The most prominent case we fought was one that reached the US Supreme Court
last year. It was about a dentist from Missouri called Charles Sell, who was
arrested by the FBI and charged with fraud. While they held in him custody
they claimed he was out of his mind and began an attempt to force him to
take antipsychotic drugs. They claimed it was necessary before putting him
on trial for the fraud, because in the US you have to understand the
proceedings against you in order to have a fair trial.
We joined in Sell's defence because what was at stake was the government
agency being at one and the same time both this man's accuser and his
advocate in court. The US government wanted to forcibly inject Dr Sell with
mind-altering drugs. They were also telling him: "Oh, this is for your own
good. You have to take this drug in order for you to think clearly enough to
defend yourself against our actions."
Did you win?
Yes. But the Sell case was a partial victory. The Supreme Court found that
there was not enough evidence before it to allow the state to forcibly drug
Sell. It set out some principles that make it very hard for the state to do
that if the only justification is the need to bring somebody to trial.
But the Supreme Court did not articulate what Sell's interest was here. It
simply recognised that mental integrity is an interest of the person. It
certainly didn't examine the
history of freedom of thought and how the
future of freedom of thought is dependent upon maintaining an integrity of
neuroelectrochemical processes, which was what we were hoping for. We wanted
the court to recognise that we have entered an age where freedom of thought
will become meaningless if we don't recognise and protect the individual's
right to privacy, autonomy and choice with respect to his or her own brain
chemistry.
So who should have control?
It's clear that by manipulating the brain you can change thought, and
because your thoughts are central to who you are, and because freedom of
thought is necessary for all our other freedoms, it ought to be the case
that the individual, as opposed to the government, has the ultimate control
over matters of the mind. Without freedom of thought, what freedom remains?
Should the US government use what it calls "pharmacotherapy" in its drugs
war?
We have a
big report coming out soon on pharmacotherapy. The focus is on how
the new breed of neuro-drugs are helping to shift the old rhetoric of the
"war on drugs" away from drug users as "the enemy" to being "sick people"
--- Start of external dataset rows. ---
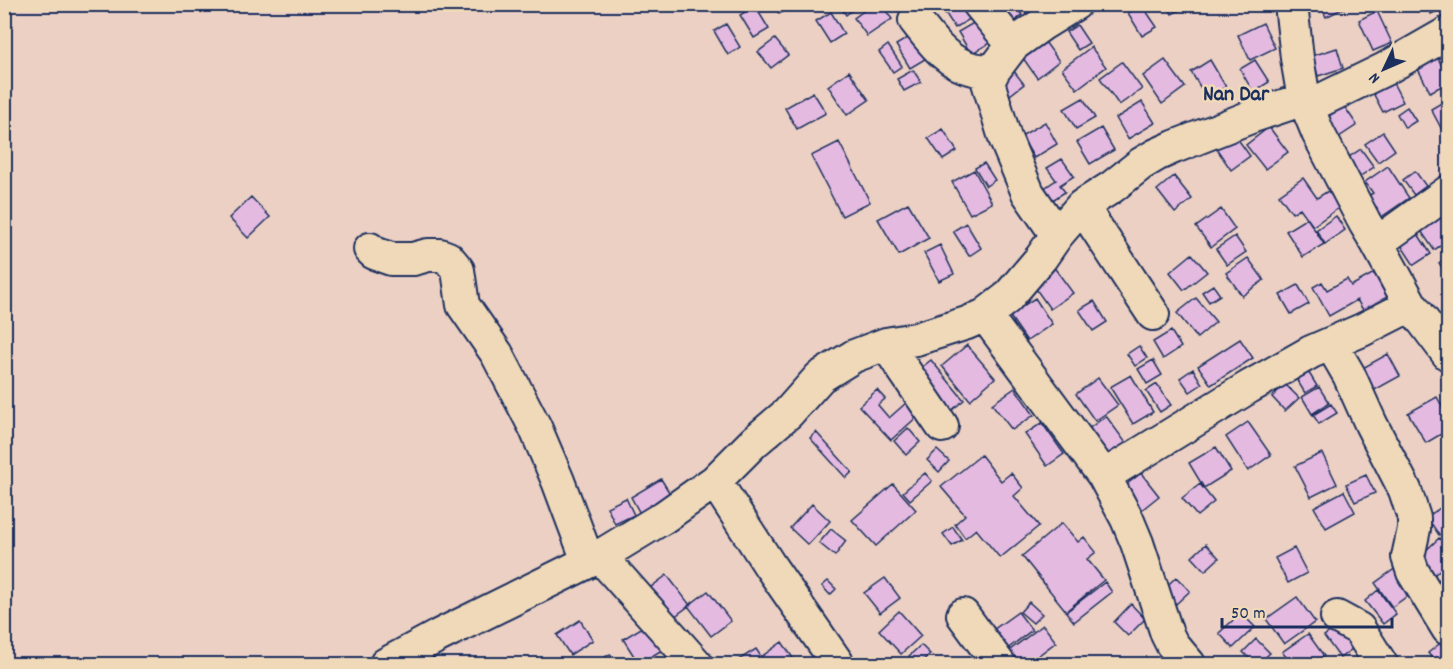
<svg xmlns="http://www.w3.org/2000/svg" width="1453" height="669" viewBox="0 0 1453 669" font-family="Dekko,sans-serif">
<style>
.building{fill:#e4bae1;stroke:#1b2f5e;stroke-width:1.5}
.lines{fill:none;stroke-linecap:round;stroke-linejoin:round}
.minor-casing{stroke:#1b2f5e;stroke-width:36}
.minor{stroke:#f0d9b8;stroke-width:32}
.labels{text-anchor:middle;stroke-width:5;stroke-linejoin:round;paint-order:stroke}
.quarter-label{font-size:22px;font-weight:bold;fill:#1b2f5e;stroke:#f0d9b8}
</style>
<rect width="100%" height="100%" fill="#ecd0c4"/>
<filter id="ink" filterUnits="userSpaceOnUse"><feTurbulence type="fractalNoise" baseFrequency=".0167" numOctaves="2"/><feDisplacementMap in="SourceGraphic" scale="12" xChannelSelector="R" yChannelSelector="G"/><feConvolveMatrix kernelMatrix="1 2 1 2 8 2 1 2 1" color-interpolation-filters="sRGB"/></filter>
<g filter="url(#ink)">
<!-- building -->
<path class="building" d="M774 4H798L779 14Z
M838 4H860L846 15Z
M873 4H881L892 19 867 36 854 18Z
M938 4H959L944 13Z
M960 4H972L978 14 955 28 946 14Z
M1003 4H1013L1022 15 1012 24 999 8Z
M1020 4H1040L1043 9 1029 18Z
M1167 4H1190V5L1172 14Z
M1320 4H1345L1346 7 1326 17Z
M1426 4H1448V6L1431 14Z
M1142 5 1157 27 1142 36 1128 13Z
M755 6 769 29 754 38 740 15Z
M1377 11 1392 43 1373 51 1359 20Z
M831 12 844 34 830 43 816 21Z
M982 18 995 40 971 54 958 32Z
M1263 23 1275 48 1250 60 1238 35Z
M726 24 740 47 728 55 714 31Z
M1077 25 1089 43 1078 50 1066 32Z
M1040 35 1059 61 1037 78 1018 51Z
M911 36 925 59 910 68 896 45Z
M775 39 788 55 771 68 758 52Z
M888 45 902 66 893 72 879 52Z
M1091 47 1106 67 1077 89 1062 69Z
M1337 48 1343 68 1318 76 1312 56Z
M1438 58 1448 79V83L1430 92 1418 69Z
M1165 60 1185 87 1162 104 1143 76Z
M1210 60 1226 87 1207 98 1191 72Z
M1255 60 1269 82 1253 92 1240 69Z
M1122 62 1142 89 1119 105 1100 78Z
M913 70 921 82 904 91 897 79Z
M1013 70 1024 84 1005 99 993 86Z
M849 71 869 100 847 115 828 86Z
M1391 79 1403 102 1383 112 1371 89Z
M813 92 826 113 797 129 785 108Z
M1083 98 1095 118 1076 129 1064 109Z
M1448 99V141L1431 109Z
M1142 102 1155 123 1128 139 1116 118Z
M1344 106 1357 125 1339 137 1326 118Z
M1407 107 1416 121 1405 128 1397 114Z
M1045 122 1057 144 1034 158 1021 136Z
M1269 127 1288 152 1265 169 1246 145Z
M1101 128 1114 150 1090 164 1077 142Z
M943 129 957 151 943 160 928 138Z
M1232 131 1250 156 1231 170 1214 145Z
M1383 132 1395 150 1378 162 1365 144Z
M839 142 870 202 842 216 811 156Z
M1361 149 1374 167 1356 179 1343 161Z
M1062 159 1074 176 1060 185 1065 192 1048 203 1040 191 1056 180 1047 168Z
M984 163 995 180 986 186 975 168Z
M1388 166 1409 198 1377 220 1363 199 1373 193 1365 182Z
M974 170 992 203 970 214 952 182Z
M1415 171 1426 186 1414 195 1403 180Z
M1174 176 1192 199 1175 213 1157 190Z
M1303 178 1317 198 1328 191 1340 207 1313 226 1300 208 1292 213 1279 195Z
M251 197 270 217 248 238 229 218Z
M908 203 929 238 899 255 878 219Z
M1440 205 1448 218V241L1434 250 1415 222Z
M1221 209 1235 229 1211 247 1196 227Z
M1336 216 1345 230 1325 244 1316 230Z
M1307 218 1324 244 1303 257 1286 231Z
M966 223 981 248 969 256 953 231Z
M1416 231 1431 254 1414 265 1399 242Z
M1235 236 1246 252 1227 265 1216 249Z
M940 245 954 274 939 281 924 253Z
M1192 254 1207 272 1184 290 1170 272Z
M1448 256V277L1439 263Z
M1248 258 1264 280 1242 296 1226 273Z
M1053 266 1073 293 1050 309 1031 282Z
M1374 273 1387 297 1363 310 1357 300 1329 316 1313 287 1322 282 1327 290 1347 279 1351 286Z
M1213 285 1220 295 1209 302 1202 292Z
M1298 285 1309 304 1291 314 1280 295Z
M1035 298 1052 324 1027 341 1009 315Z
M1196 298 1216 322 1197 338 1177 313Z
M1094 301 1107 322 1093 331 1079 310Z
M1171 331 1181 347 1163 359 1153 342Z
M1240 339 1253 358 1211 385 1198 366Z
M967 345 995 378 970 400 942 366Z
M1139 346 1147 358 1135 366 1127 354Z
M1388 354 1400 376 1371 392 1359 370Z
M931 360 964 400 951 411 917 371Z
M1153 360 1162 375 1147 384 1138 369Z
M1304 365 1317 386 1305 393 1292 372Z
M1193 369 1202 384 1190 392 1180 378Z
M1131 375 1153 412 1133 424 1110 387Z
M1098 378 1118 405 1095 421 1076 394Z
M1157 384 1171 405 1160 412 1146 391Z
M1285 384 1299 398 1285 411 1272 397Z
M1319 387 1329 403 1312 414 1302 397Z
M1015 388 1034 415 1012 430 992 404Z
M877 390 885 399 878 405 889 418 906 403 918 416 891 440 859 406Z
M1437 397 1448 417V430L1426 443 1408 413Z
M1331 404 1337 413 1319 424 1313 415Z
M1106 416 1126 443 1103 460 1084 432Z
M1248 422 1271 455 1248 471 1226 437Z
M1042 423 1064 454 1047 466 1025 434Z
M908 428 920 442 906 455 894 441Z
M816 432 852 472 846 478 810 438Z
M1216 447 1231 471 1204 488 1189 463Z
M937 450 949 461 939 472 927 460Z
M1322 453 1337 484 1311 497 1295 466Z
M981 455 1001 481 1011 473 1023 488 1014 496 1039 526 1000 558 976 529 965 538 955 524 965 515 941 487Z
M925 473 932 481 910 500 903 492Z
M1141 473 1159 496 1139 512 1121 489Z
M1366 475 1375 493 1355 502 1346 484Z
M661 479 674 500 643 519 631 497Z
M893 484 916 510 876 546 852 520Z
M1200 484 1214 502 1197 516 1182 498Z
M1344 491 1355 512 1326 528 1314 507Z
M626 498 634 515 615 524 607 507Z
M812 504 830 521 808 545 790 528Z
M1443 506 1448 514V529L1439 535 1427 517Z
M1062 523 1078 542 1084 537 1096 552 1087 559 1104 580 1066 611 1022 556Z
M953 527 962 540 952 546 943 534Z
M831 529 846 541 835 556 819 543Z
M1439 538 1448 548V562L1432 577 1416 560Z
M1206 544 1219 558 1205 571 1192 557Z
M1294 548 1307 573 1288 583 1275 558Z
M1400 565 1416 590 1392 607 1375 583Z
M1448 571V601L1431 587Z
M667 575 690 605 670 620 647 590Z
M1176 577 1190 591 1176 604 1163 590Z
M885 578 900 598 880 613 864 593Z
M828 581 836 589 830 595 822 586Z
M1105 582 1112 592 1074 622 1066 612Z
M1378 590 1396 614 1383 624 1365 601Z
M708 591 731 621 711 636 688 606Z
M1297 597 1315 622 1284 644 1266 619Z
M1029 602 1042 614 1033 623 1020 612Z
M1131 604 1145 619 1128 636 1114 622Z
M899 611 921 636 901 654 879 630Z
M1018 612 1032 630 1001 654 986 635Z
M1241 613 1255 627 1233 648 1219 633Z
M580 620 593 640 570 655 557 635Z
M646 625 662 650 639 664 623 639Z
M1043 625 1056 642 1027 664H1008L1002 656Z
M1340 625 1356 646 1340 658 1324 636Z
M1308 634 1324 656 1312 664H1292L1282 652Z
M1256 639 1270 653 1258 664H1255L1243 652Z
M1443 641 1448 648V661L1443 664H1437L1428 653Z
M782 642 797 664H766L761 657Z
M921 645 930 654 919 664H917L909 656Z
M756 649 766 664H732Z
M610 654 617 664H594Z"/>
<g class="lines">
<!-- minor casing -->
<g class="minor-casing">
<path id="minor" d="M979 4 1013 45
M1291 4 1297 58 1304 99 1318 133 1365 223 1377 243 1411 305 1448 354
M915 20C931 40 947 64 974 69 980 71 987 70 994 70
M1307 107 1385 69 1448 33
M1082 206 1153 314
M1057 235 1028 193 1005 138 988 82 994 70 1013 45 1041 25 1075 4
M1377 243 1448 192
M370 249 374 253 391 259H413L428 255H440L448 258 458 270 463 305 497 354 535 427 558 481 588 561
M985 315 1007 298 1041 258 1057 235 1082 206 1112 187 1141 164 1156 155 1174 147 1253 116 1304 99
M886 344 942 426
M1331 344 1349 375 1371 424 1405 490 1414 518V529L1408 557 1413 572 1448 629
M1104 476 1249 387 1311 352 1362 330 1411 305
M715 481 770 566 838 664
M600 556 696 664
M963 615 999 664
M1337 617 1359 629 1381 664
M386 664 438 636 600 556 664 517 715 481 754 442 788 413 820 377 854 356 886 344 916 339 967 323 985 315 1104 476 1127 519 1137 543 1167 634 1172 644 1189 664"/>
</g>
<!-- minor -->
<use href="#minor" class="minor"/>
</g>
</g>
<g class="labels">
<!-- quarter labels -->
<g class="quarter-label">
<text x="1236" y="100">Nan Dar</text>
</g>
</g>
<!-- margin -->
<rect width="1453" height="669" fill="none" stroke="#f0d9b8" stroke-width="24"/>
<rect x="12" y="12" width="1429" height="645" fill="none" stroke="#1b2f5e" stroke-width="2" filter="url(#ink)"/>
<!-- north arrow -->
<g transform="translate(1384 69) rotate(226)" stroke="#f0d9b8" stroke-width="4.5" paint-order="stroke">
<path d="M0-4.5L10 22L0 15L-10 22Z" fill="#1b2f5e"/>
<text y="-9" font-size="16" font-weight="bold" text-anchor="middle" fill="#1b2f5e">N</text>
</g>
<!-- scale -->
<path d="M1222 618v9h170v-9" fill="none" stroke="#1b2f5e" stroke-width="3"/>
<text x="1231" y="618" font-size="18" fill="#1b2f5e" stroke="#f0d9b8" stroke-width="4.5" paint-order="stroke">50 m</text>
</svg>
who need treatment. It will then become a war of "good" new drugs versus the
"bad" drugs. The good drugs are drugs that keep the bad, illegal drugs from
passing through the blood-brain barrier. So policing the drug war is going
to move from the external world of cops and helicopters to the internal
world of increasing pressure to use these "neurocops" to reduce or entirely
block the effects of illegal drugs.
Are there such drugs?
There is one under development by a French company called Sanofi-Synthelabo
called SR141716 that blocks or reduces the effects of marijuana. It is in
Food and Drug Administration clinical trials. The National Institute on Drug
Abuse published findings in 2002 showing that this "anti-drug" reduces the
effects of smoked marijuana by up to 75 per cent. The US government is
serious about this effort to make not only the US but also the rest of the
world drug-free, supposedly. It is now shifting this metaphor from "war" to
"treatment". And in 2002, the Office of National Drug Control Policy even
coined the term "compassionate coercion", saying that people who use illegal
drugs are often in denial, so the government needs to act in this
compassionately coercive way to get them the treatment that the government
says they need.
The bottom line is that cognitive liberty is becoming one of the major civil
rights issues of this century. Our goal is to rally the folks interested in
fighting on the side of freedom of thought.